## Work required:
Copy out every line of the items below that contains the string "mình". Case counts.
═════ The input
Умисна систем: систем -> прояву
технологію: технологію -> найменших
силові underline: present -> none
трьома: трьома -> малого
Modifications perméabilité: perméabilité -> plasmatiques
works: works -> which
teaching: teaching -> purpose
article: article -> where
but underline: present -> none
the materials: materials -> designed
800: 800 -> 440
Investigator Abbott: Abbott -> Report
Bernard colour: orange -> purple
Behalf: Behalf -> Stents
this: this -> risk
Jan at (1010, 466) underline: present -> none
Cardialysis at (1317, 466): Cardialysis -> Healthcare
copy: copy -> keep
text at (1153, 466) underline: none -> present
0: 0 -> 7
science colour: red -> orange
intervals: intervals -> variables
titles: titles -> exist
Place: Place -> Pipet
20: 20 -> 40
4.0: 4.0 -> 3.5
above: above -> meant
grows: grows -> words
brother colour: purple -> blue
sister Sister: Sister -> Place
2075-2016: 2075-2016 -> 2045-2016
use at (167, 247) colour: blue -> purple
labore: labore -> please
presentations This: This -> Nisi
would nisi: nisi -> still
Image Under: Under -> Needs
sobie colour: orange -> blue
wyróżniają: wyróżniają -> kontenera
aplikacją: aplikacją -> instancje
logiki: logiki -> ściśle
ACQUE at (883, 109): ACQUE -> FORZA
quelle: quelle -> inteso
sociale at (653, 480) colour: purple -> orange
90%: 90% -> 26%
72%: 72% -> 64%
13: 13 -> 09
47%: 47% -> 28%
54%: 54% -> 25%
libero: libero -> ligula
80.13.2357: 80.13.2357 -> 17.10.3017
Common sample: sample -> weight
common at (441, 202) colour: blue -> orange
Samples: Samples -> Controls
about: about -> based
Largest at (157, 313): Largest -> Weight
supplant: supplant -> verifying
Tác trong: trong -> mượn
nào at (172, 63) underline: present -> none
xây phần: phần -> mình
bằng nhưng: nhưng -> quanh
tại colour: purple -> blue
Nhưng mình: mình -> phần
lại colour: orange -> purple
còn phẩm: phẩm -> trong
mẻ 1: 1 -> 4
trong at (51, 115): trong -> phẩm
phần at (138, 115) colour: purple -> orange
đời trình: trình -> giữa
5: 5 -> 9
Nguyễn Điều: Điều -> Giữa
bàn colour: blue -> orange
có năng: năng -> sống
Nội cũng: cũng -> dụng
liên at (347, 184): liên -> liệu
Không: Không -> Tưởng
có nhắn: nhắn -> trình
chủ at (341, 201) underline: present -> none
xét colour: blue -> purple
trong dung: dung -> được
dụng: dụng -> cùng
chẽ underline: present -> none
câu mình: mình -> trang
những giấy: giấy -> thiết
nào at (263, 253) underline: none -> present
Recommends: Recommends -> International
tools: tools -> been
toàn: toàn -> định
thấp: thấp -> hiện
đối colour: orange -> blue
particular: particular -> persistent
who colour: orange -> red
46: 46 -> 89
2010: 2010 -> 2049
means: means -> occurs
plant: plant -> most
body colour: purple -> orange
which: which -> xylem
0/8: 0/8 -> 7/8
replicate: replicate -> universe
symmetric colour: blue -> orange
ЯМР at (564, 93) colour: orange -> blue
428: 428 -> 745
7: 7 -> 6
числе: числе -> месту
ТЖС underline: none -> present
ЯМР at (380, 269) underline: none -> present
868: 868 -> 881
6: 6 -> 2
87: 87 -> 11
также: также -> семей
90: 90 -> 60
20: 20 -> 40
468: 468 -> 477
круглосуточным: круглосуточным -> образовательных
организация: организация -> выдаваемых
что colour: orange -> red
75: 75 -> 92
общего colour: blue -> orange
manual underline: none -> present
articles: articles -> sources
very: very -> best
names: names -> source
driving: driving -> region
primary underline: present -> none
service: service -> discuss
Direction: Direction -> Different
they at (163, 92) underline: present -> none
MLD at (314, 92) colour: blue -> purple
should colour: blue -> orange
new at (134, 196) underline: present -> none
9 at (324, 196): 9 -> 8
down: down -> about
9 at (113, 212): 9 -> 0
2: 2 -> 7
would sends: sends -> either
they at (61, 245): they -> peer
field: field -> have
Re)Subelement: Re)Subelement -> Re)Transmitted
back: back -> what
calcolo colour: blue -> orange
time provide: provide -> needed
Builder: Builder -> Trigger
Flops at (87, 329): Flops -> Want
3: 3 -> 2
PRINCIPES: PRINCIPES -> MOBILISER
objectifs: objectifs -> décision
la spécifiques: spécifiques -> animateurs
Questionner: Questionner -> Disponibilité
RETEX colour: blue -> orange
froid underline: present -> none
══════════
## The reply:
xây phần: phần -> mình
Nhưng mình: mình -> phần
câu mình: mình -> trang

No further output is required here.